Please give back the listing exactly, without any of its pictures.
== DATA SEGMENT ==
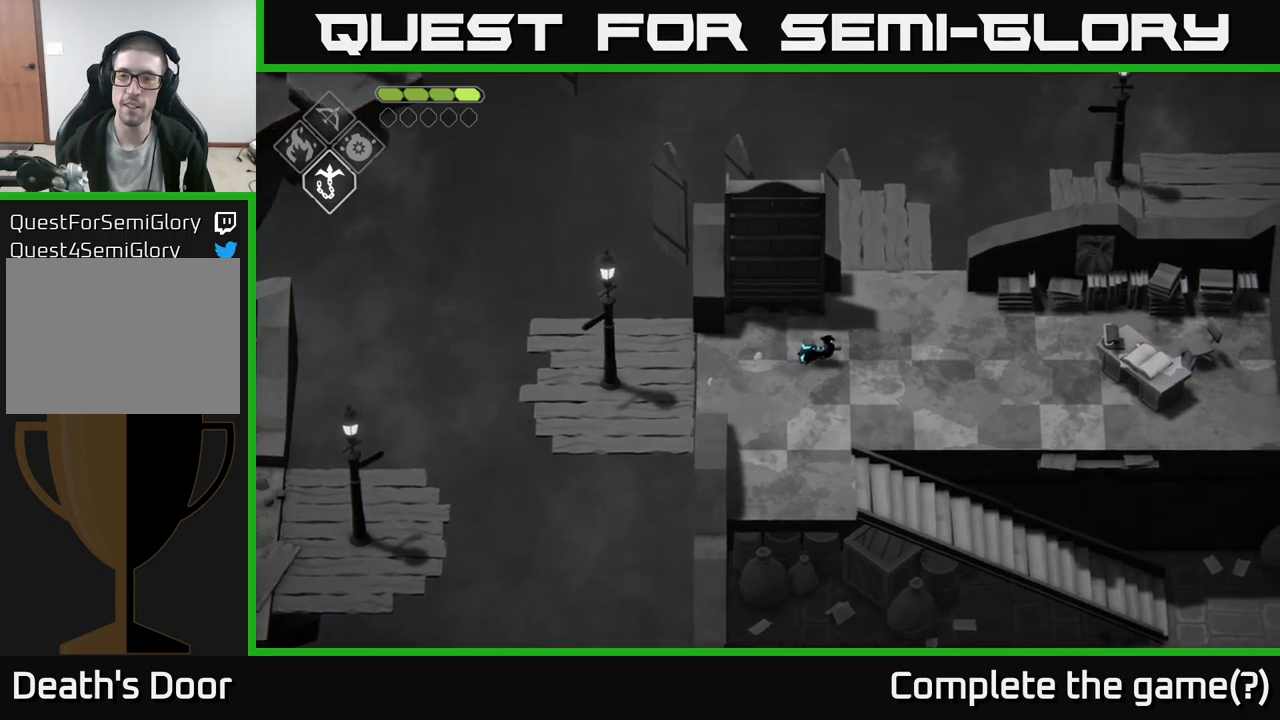
{"buttons": [], "left_stick": "right", "right_stick": "center", "events": []}
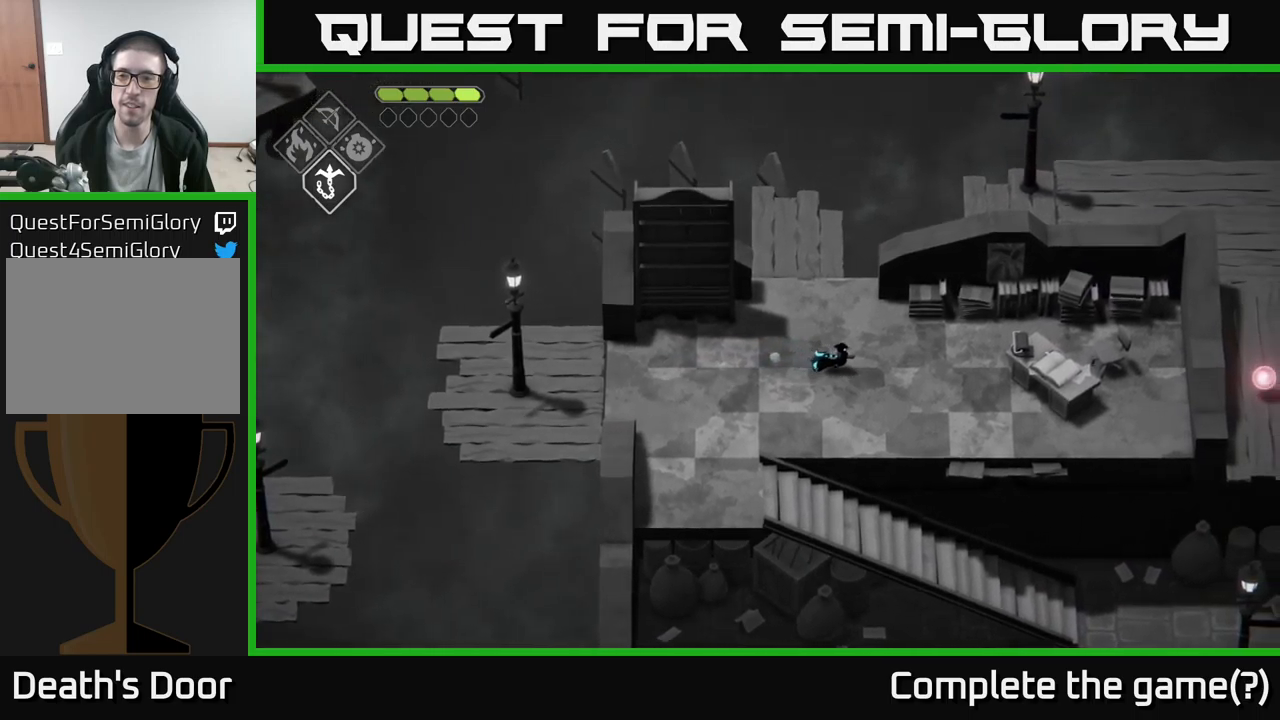
{"buttons": ["X"], "left_stick": "right", "right_stick": "center", "events": [[450, "X", "down"]]}
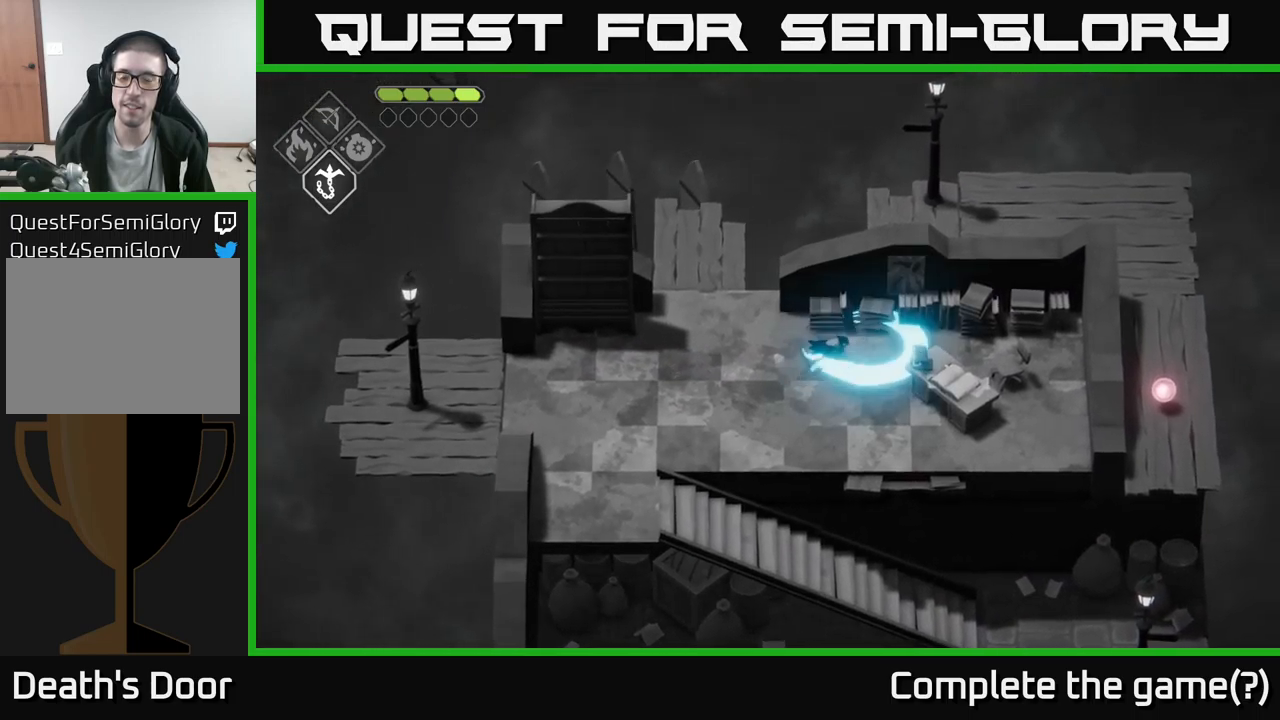
{"buttons": [], "left_stick": "down", "right_stick": "center", "events": [[117, "X", "up"], [184, "left_stick", "center"], [284, "left_stick", "down"]]}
===
## TASK RESPONSE
{"buttons": [], "left_stick": "right", "right_stick": "center", "events": []}
{"buttons": ["X"], "left_stick": "right", "right_stick": "center", "events": [[450, "X", "down"]]}
{"buttons": [], "left_stick": "down", "right_stick": "center", "events": [[117, "X", "up"], [184, "left_stick", "center"], [284, "left_stick", "down"]]}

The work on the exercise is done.